## DATA FOR THE TASK

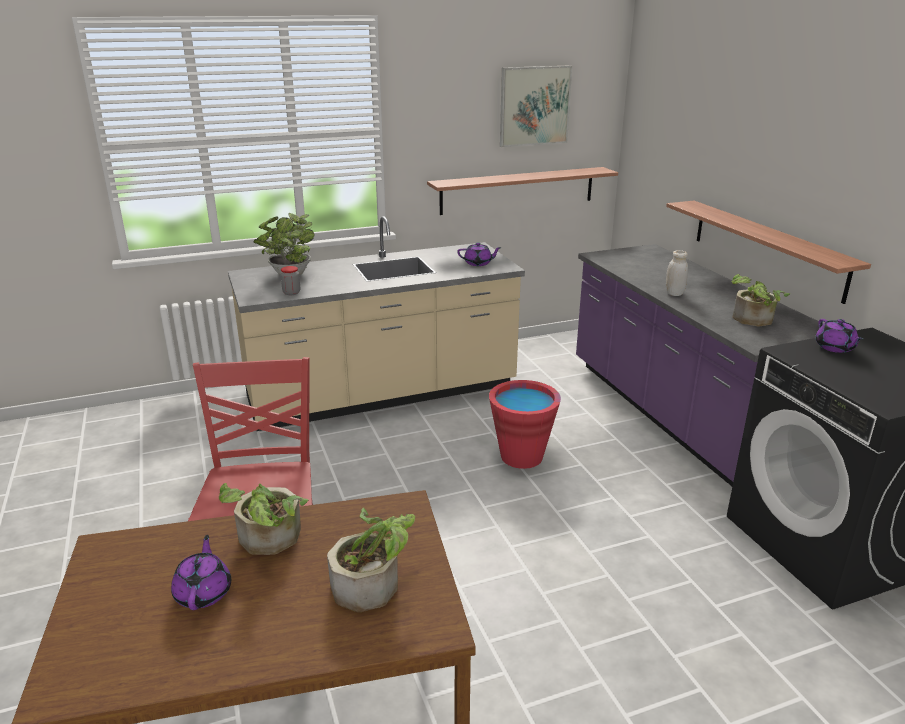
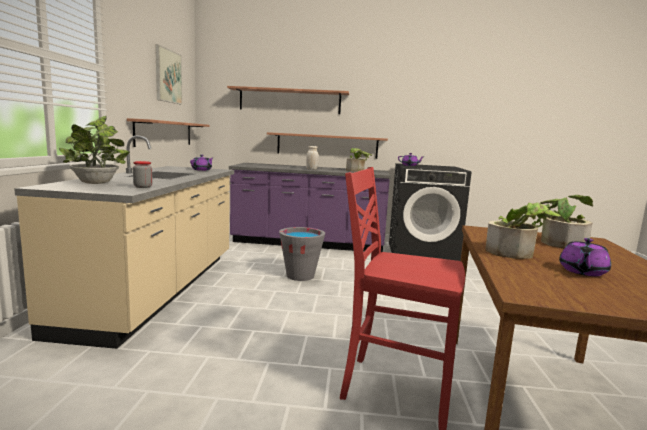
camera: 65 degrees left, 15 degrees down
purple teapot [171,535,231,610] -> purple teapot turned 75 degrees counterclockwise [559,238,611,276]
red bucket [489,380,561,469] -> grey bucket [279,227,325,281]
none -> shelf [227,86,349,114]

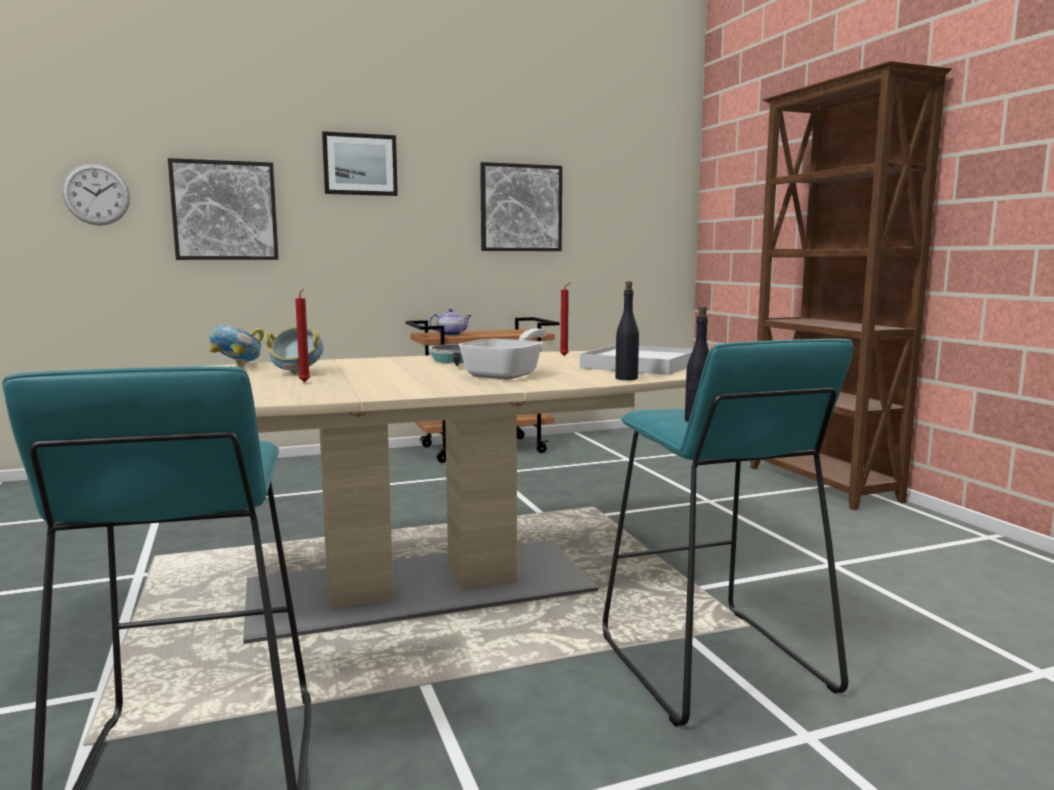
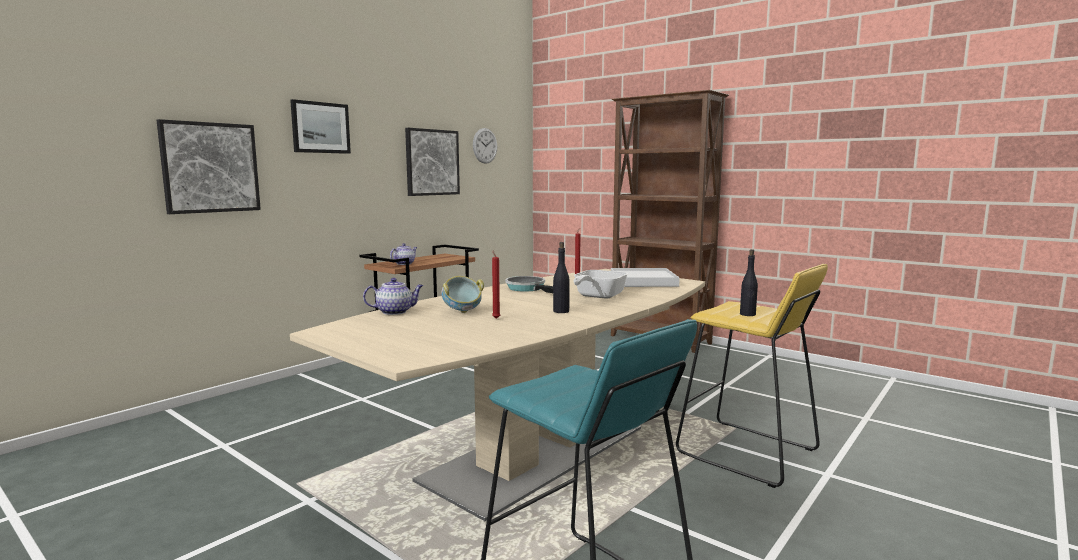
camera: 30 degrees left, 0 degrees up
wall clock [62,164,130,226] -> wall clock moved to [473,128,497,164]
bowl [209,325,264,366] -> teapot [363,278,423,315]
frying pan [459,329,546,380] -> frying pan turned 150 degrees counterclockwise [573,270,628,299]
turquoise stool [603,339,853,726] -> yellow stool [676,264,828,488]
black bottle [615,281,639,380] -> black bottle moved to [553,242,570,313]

## REQUIRED ACTION
Please print the entries above exactly. Skip every picture.

## EXPECTED OUTPUT
camera: 65 degrees left, 15 degrees down
purple teapot [171,535,231,610] -> purple teapot turned 75 degrees counterclockwise [559,238,611,276]
red bucket [489,380,561,469] -> grey bucket [279,227,325,281]
none -> shelf [227,86,349,114]

camera: 30 degrees left, 0 degrees up
wall clock [62,164,130,226] -> wall clock moved to [473,128,497,164]
bowl [209,325,264,366] -> teapot [363,278,423,315]
frying pan [459,329,546,380] -> frying pan turned 150 degrees counterclockwise [573,270,628,299]
turquoise stool [603,339,853,726] -> yellow stool [676,264,828,488]
black bottle [615,281,639,380] -> black bottle moved to [553,242,570,313]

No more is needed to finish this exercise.